What you are asked to do: Return the part of the thread from "You have brought" to "vague the better.", copied word for word.

___ Text

# 한 여자를 찍었지



## panview

Hi.I wonder what the meaning of the following from lyrics of 샤방샤방:
한 여자를 찍었지  [아름다운 그녀 모습


----------



## Kross

panview said:


> 한 여자를 찍었지  [아름다운 그녀 모습



That means, "I chose a girl. The beautiful image of her..."


----------



## vientito

would that not be simply "just take a snapshot (with camera) or record (with v-cam)" ?


----------



## Kross

vientito said:


> would that not be simply "just take a snapshot (with camera) or record (with v-cam)" ?



You have brought up the point that I did not come up with when I wrote down my first reply. The meaning of 찍다 here can actually vary depending on how you look at that verse. From choosing, to striking her with an axe, to taking a photo of her, and to doing something else. That's because the song don't narrow down its meaning to a specific one. I guess that the song writer intended to leaves it open or a bit vague for a variety of interpretations. We all know how lyrics work: the more vague the better.  



> 누구나 사랑하는 / 매력적인 내가 / 한여자를 찍었지 / 아름다운 그녀 모습 / 너무나 섹시해


----------



## panview

Kross said:


> 누구나 사랑하는 매력적인 내가


Thank you.So the meaning of the this sentence you quoted above maybe:'I'm charming,everybody love me'.or' I'm the person whoever will love'. 誰もが愛する魅力的な俺が.  [谁都爱的富有魅力的我？]


----------



## Kross

panview said:


> Thank you.So the meaning of the this sentence you quoted above maybe:'I'm charming,everybody love me'.or' I'm the person whoever will love'. 誰もが愛する魅力的な俺が.  [谁都爱的富有魅力的我？]


I'd say, "I am the charming one whom anybody loves"


----------

______
___ Entries provided

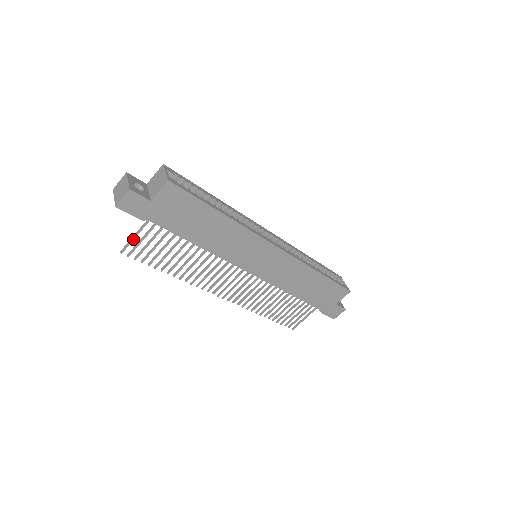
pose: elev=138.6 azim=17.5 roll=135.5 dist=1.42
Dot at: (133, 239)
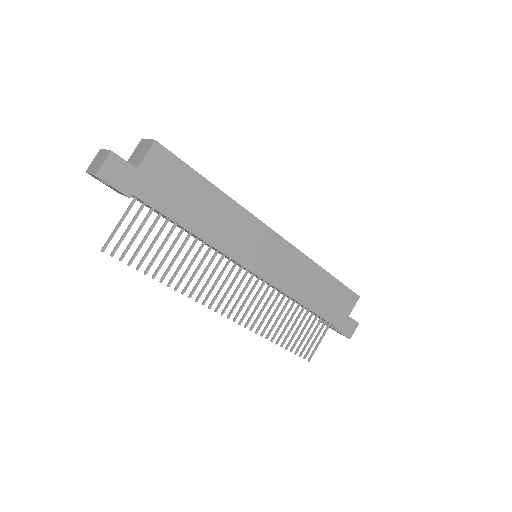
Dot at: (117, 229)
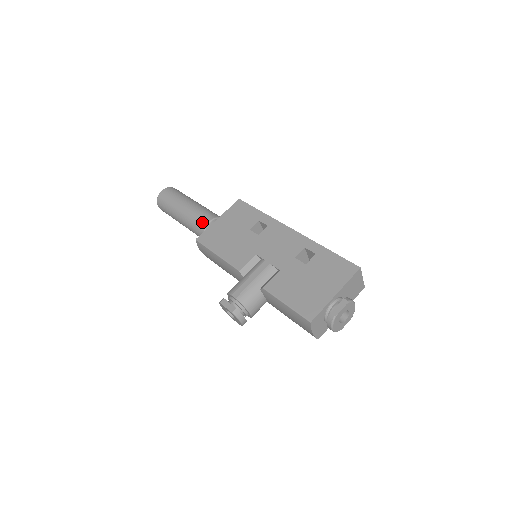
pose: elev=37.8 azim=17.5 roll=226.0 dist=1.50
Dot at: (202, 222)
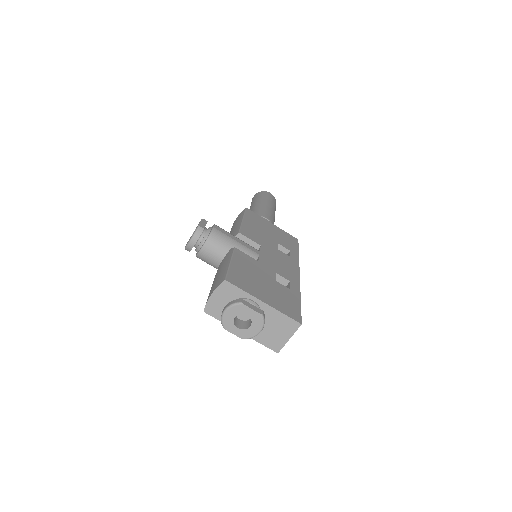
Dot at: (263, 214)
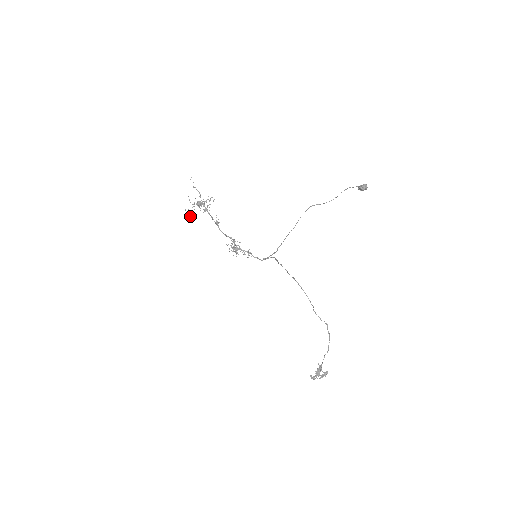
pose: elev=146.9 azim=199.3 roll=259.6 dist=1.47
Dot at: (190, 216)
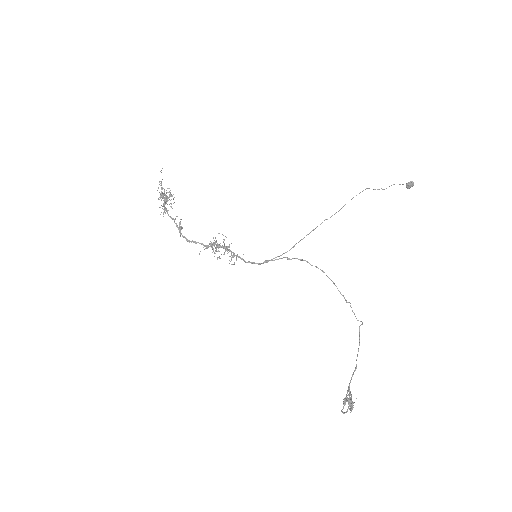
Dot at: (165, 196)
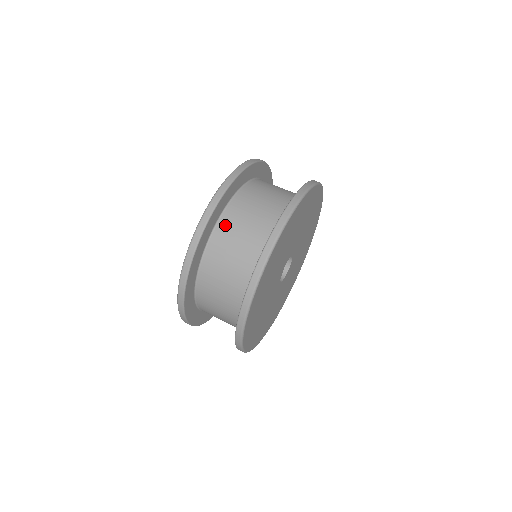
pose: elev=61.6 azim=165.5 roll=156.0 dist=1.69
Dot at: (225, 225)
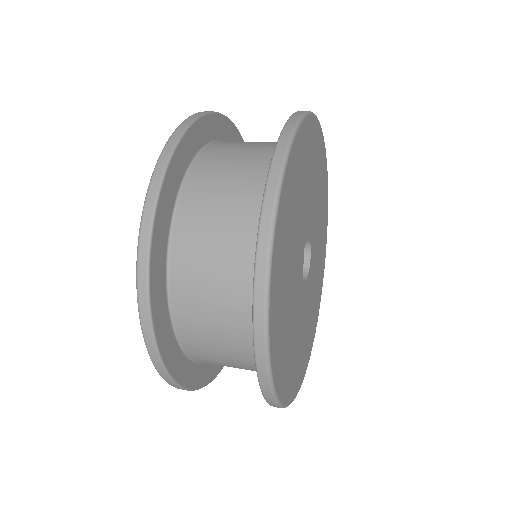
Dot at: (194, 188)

______

Response to this exercise:
You have brought up the point that I did not come up with when I wrote down my first reply. The meaning of 찍다 here can actually vary depending on how you look at that verse. From choosing, to striking her with an axe, to taking a photo of her, and to doing something else. That's because the song don't narrow down its meaning to a specific one. I guess that the song writer intended to leaves it open or a bit vague for a variety of interpretations. We all know how lyrics work: the more vague the better.